WHAT IS NEEDED:
In the items below, locate every line containing the string "being" and copy each of those lines. Case counts.

=-=-=

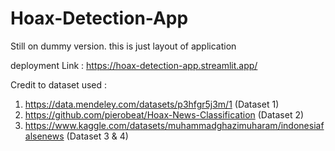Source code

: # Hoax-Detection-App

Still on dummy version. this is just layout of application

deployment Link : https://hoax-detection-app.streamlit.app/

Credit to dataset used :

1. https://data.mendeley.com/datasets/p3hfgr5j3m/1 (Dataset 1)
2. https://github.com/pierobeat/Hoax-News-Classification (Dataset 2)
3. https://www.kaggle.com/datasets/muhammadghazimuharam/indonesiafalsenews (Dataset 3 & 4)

=-=-=

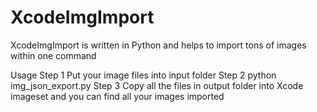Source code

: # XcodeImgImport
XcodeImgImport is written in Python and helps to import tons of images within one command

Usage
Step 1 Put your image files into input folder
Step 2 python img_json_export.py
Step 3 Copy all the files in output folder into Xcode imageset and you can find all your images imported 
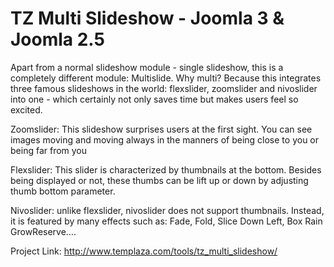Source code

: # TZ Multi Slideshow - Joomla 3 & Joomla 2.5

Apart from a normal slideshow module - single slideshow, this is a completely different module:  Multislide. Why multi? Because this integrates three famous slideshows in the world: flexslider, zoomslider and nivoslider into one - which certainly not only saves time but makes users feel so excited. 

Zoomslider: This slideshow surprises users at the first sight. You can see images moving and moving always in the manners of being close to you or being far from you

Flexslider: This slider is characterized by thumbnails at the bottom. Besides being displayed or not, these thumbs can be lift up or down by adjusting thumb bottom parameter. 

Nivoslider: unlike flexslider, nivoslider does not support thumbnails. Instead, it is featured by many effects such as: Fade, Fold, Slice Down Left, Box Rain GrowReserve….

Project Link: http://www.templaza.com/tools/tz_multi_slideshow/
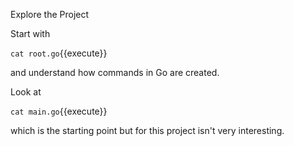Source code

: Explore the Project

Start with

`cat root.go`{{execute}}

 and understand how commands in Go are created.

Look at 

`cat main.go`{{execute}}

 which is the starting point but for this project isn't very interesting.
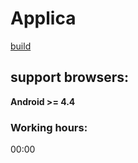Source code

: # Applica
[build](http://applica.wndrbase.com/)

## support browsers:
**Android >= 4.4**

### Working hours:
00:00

=-=-=

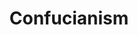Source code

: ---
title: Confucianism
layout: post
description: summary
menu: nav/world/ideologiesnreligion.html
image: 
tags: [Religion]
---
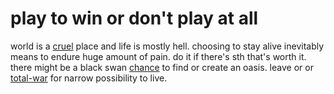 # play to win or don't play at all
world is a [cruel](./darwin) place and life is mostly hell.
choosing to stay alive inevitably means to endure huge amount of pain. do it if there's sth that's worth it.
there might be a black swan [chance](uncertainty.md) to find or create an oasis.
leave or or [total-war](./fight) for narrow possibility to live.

=-=-=

RESULT FOR THIS TASK:
Zoomslider: This slideshow surprises users at the first sight. You can see images moving and moving always in the manners of being close to you or being far from you
Flexslider: This slider is characterized by thumbnails at the bottom. Besides being displayed or not, these thumbs can be lift up or down by adjusting thumb bottom parameter. 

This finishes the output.